LONDON (REUTERS) - Britain's financial markets watchdog on Wednesday (July 12) flagged a number of concerns about the way people are using their retirement savings since the introduction of new rules in 2015.
In the biggest shake-up of pensions regulation for decades, the so-called 'pension freedoms' allowed savers to access their pension pots early and removed the need to buy an annuity, or income for life.
Interim findings by the Financial Conduct Authority (FCA) one year into its Retirement Outcomes Review said it had identified five issues, mostly around the issue of advice and competition. A final report is due in the first half of 2018.
Accessing pension pots early has become the norm, it said, with most choosing to take their savings as a lump sum rather than a regular income, and with twice as many pots moving into so-called 'drawdown' funds, which allow a saver to take a regular income, than into annuities.
Fifty three per cent of pots accessed were fully withdrawn, although 90 per cent of them were small, below 30,000 pounds (S$53,000), and most of those doing so had other sources of income in addition to the state pension, the FCA said.

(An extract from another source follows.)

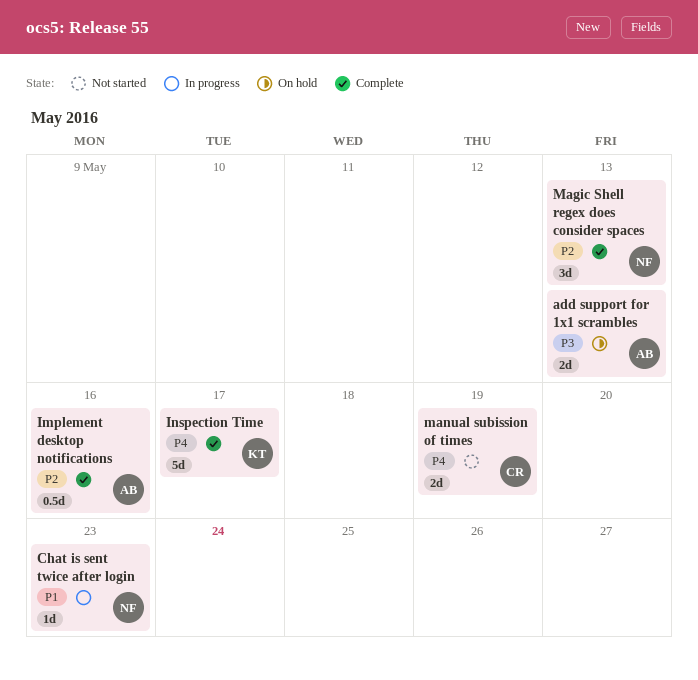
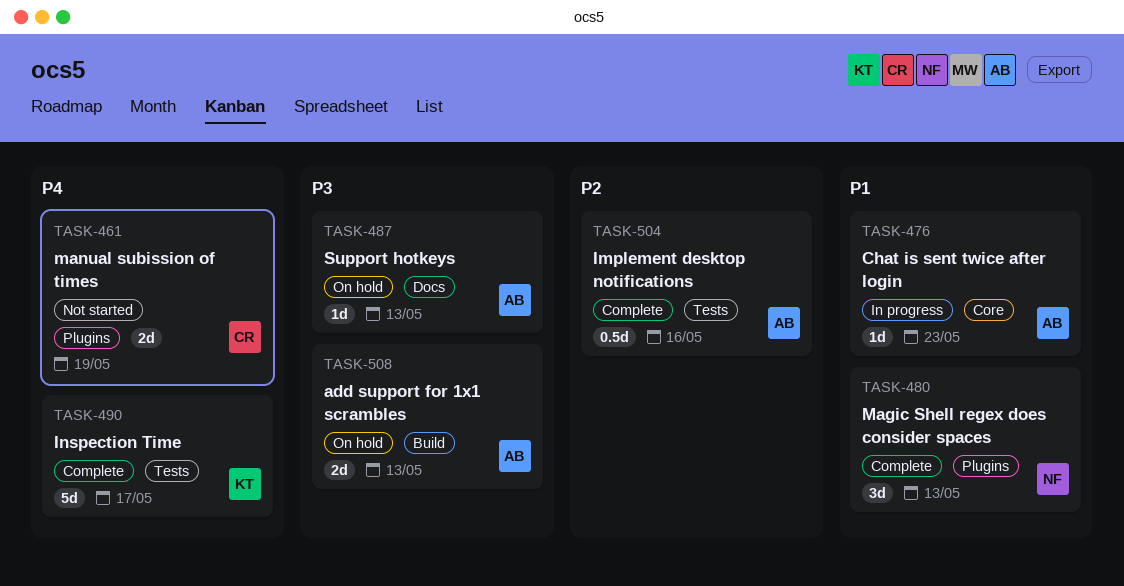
Chat is sent twice after login, owner: NF -> AB
Magic Shell regex does consider spaces, priority: P2 -> P1
Support hotkeys: none -> present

"Since the introduction of the pension freedoms, the retirement income market has changed substantially," said Christopher Woolard, the FCA's executive director of strategy and competition. "We have identified areas where early intervention may be needed either now or further down the track to put the market on the best footing for the future."
While 52 per cent of fully withdrawn pots were reinvested somewhere else, savers may be paying too much tax, missing out on investment growth and other benefits, it said.
Those who withdraw money early without taking advice typically followed the 'path of least resistance' and stuck with their current pension provider for a drawdown product without shopping around, it added.
With some large pension providers pulling out of the annuity market, there was a risk of reduced competition over time, and product innovation was currently limited.
As a result, the FCA said it would look at whether extra protections were needed for consumers who buy drawdown products without advice, whether consumers were paying too-high charges and if they ended up with unsuitable investment strategies.